▸ Your goal: Below are records; count the lines among them that include the string "Ihnen", and state only the number.

┌────────

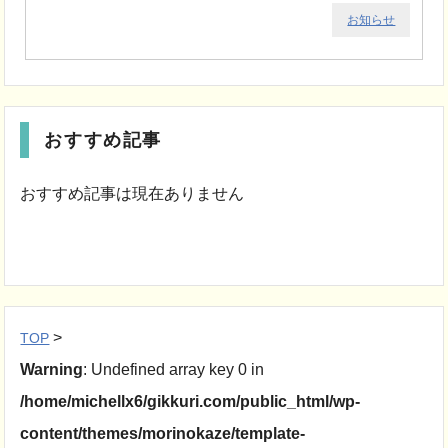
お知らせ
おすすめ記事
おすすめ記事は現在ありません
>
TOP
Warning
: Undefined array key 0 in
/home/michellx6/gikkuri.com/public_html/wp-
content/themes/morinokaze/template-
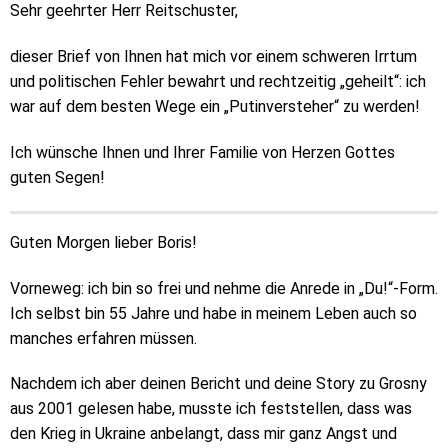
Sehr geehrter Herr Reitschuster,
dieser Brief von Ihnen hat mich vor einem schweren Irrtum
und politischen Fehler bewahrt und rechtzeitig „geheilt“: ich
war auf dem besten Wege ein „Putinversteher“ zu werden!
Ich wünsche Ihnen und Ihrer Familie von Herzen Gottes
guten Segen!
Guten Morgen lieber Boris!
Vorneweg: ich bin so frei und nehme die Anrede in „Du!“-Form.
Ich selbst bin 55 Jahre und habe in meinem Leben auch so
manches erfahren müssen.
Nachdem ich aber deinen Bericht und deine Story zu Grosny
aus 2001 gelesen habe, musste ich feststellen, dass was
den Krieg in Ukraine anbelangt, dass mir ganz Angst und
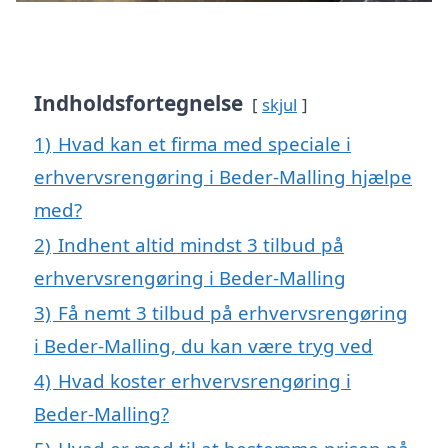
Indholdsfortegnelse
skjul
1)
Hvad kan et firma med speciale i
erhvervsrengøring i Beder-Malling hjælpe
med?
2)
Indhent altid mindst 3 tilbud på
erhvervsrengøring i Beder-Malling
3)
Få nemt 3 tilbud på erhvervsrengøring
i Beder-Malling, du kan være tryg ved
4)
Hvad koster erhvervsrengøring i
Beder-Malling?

└────────
┌────────

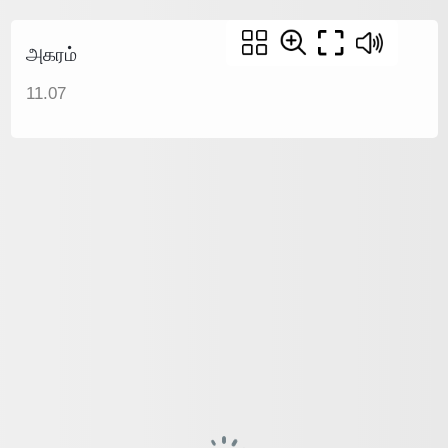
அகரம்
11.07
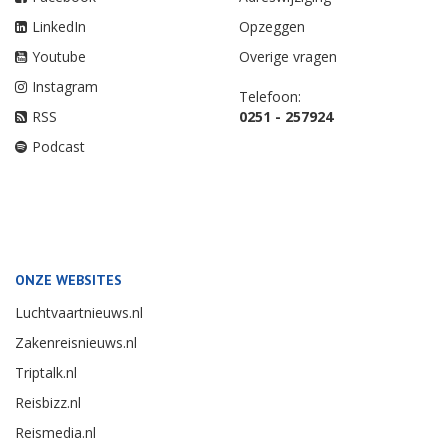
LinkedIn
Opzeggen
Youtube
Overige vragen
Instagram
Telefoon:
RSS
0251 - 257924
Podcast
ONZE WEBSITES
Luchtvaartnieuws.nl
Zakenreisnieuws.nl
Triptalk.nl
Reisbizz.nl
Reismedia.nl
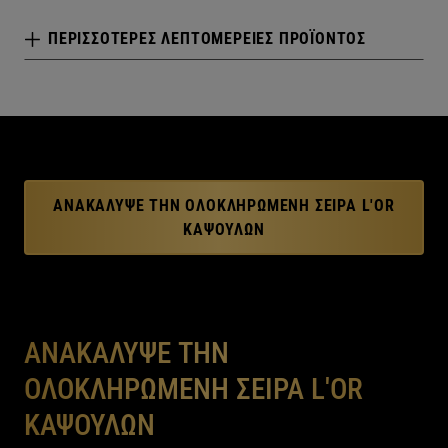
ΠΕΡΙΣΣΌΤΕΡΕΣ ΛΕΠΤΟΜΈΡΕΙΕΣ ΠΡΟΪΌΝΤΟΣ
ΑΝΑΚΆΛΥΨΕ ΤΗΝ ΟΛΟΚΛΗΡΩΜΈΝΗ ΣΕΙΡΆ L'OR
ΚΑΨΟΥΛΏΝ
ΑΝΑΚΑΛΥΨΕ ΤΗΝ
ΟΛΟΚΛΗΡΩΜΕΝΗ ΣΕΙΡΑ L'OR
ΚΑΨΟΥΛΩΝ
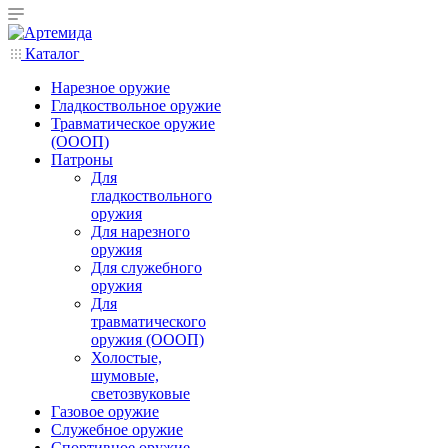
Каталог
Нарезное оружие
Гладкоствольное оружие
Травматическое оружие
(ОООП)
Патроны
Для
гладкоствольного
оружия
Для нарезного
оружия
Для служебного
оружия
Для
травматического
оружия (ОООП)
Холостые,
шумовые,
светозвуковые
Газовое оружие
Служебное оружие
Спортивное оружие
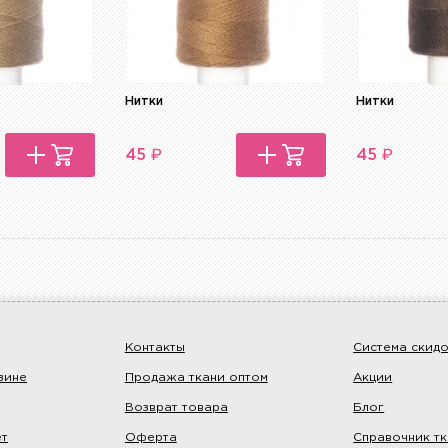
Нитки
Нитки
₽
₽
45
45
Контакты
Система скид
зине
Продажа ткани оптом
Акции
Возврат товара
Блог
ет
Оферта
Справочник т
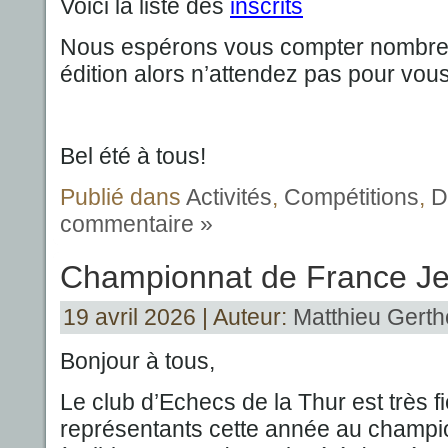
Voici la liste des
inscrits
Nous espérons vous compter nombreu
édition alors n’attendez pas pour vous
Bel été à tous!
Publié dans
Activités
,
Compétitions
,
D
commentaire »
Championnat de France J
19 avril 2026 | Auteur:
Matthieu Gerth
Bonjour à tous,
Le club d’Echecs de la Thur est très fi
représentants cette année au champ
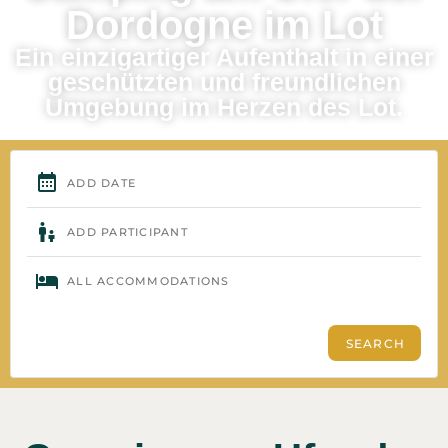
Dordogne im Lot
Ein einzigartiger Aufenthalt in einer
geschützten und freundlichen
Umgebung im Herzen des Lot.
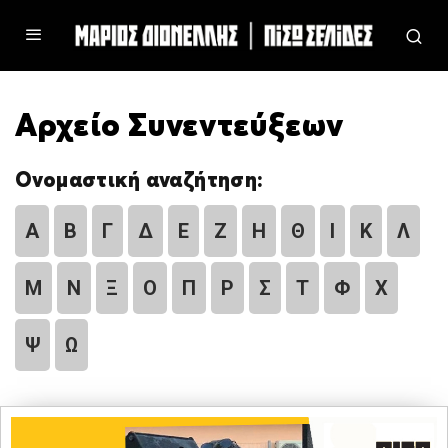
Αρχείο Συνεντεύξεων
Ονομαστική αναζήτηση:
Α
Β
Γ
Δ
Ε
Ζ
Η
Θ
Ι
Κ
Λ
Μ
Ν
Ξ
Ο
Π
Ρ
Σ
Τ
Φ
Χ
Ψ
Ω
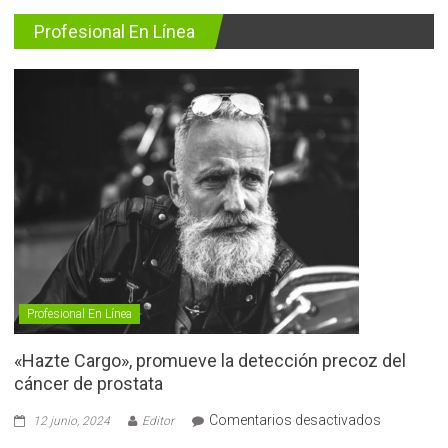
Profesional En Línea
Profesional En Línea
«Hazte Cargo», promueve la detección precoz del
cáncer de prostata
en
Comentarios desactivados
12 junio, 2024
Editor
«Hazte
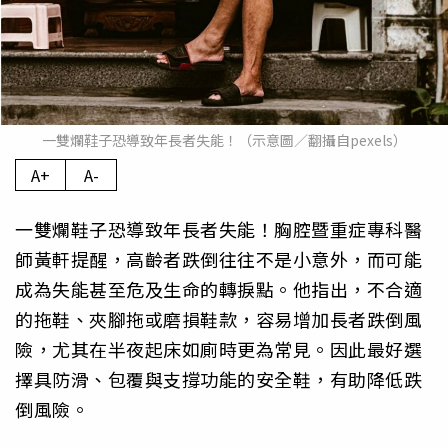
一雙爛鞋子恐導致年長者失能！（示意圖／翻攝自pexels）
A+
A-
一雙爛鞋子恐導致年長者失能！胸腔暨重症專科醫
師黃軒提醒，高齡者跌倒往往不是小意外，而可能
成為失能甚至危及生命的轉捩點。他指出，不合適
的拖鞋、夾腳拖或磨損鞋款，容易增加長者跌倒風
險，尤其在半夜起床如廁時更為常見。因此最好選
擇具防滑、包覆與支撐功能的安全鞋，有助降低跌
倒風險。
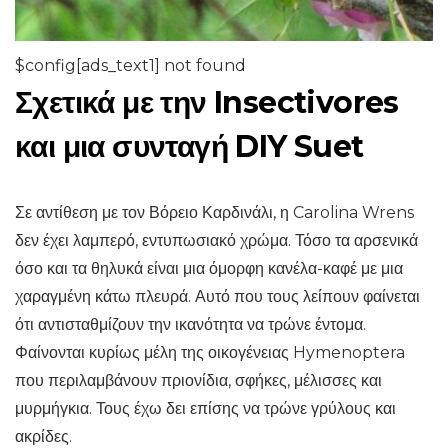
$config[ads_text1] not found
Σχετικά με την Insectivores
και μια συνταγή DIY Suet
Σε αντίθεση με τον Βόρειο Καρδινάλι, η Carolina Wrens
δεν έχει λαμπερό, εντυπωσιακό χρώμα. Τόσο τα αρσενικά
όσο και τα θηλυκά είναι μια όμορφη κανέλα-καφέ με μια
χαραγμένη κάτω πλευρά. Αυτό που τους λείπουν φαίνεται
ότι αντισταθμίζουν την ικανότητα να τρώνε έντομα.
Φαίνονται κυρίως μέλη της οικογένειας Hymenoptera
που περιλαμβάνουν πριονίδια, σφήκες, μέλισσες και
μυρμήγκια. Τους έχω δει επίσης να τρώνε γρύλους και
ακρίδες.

└────────
┌────────

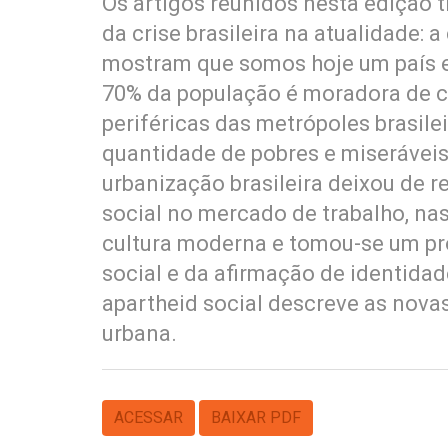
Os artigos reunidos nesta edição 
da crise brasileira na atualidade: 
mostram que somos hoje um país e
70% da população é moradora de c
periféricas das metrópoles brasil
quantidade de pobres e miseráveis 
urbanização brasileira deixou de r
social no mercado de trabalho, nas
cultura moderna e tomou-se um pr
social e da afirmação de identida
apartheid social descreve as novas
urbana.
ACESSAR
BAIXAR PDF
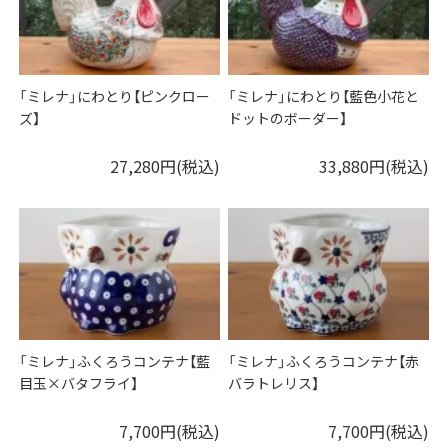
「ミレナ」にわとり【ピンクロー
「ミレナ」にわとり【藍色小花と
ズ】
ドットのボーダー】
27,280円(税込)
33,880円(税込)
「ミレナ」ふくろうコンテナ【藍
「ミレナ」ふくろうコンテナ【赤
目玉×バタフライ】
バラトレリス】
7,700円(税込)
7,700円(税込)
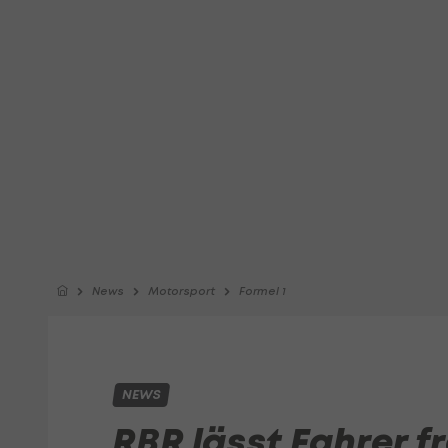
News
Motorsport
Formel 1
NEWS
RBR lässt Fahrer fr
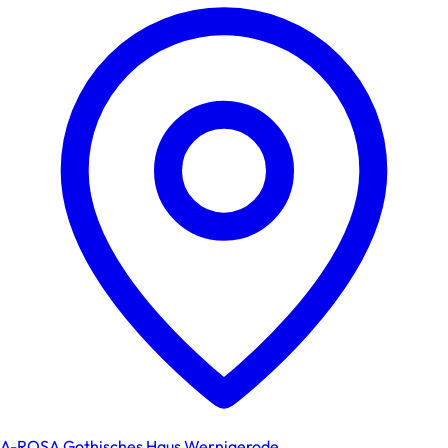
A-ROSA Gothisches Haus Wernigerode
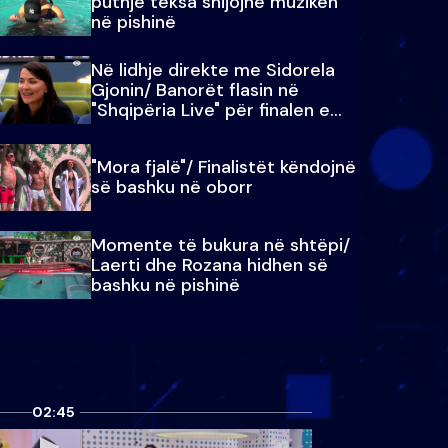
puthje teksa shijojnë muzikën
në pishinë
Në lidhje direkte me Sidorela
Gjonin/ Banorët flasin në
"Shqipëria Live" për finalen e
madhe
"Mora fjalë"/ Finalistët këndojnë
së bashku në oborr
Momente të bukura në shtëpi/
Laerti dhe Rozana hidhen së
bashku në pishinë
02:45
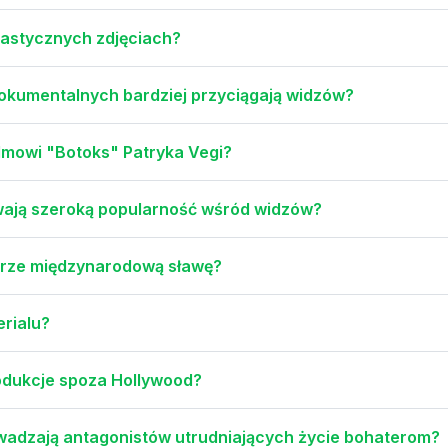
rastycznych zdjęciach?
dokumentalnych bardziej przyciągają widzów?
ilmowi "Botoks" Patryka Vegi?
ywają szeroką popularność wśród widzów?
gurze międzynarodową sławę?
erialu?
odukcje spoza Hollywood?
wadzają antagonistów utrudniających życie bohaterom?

└────────

▸ Response below: 2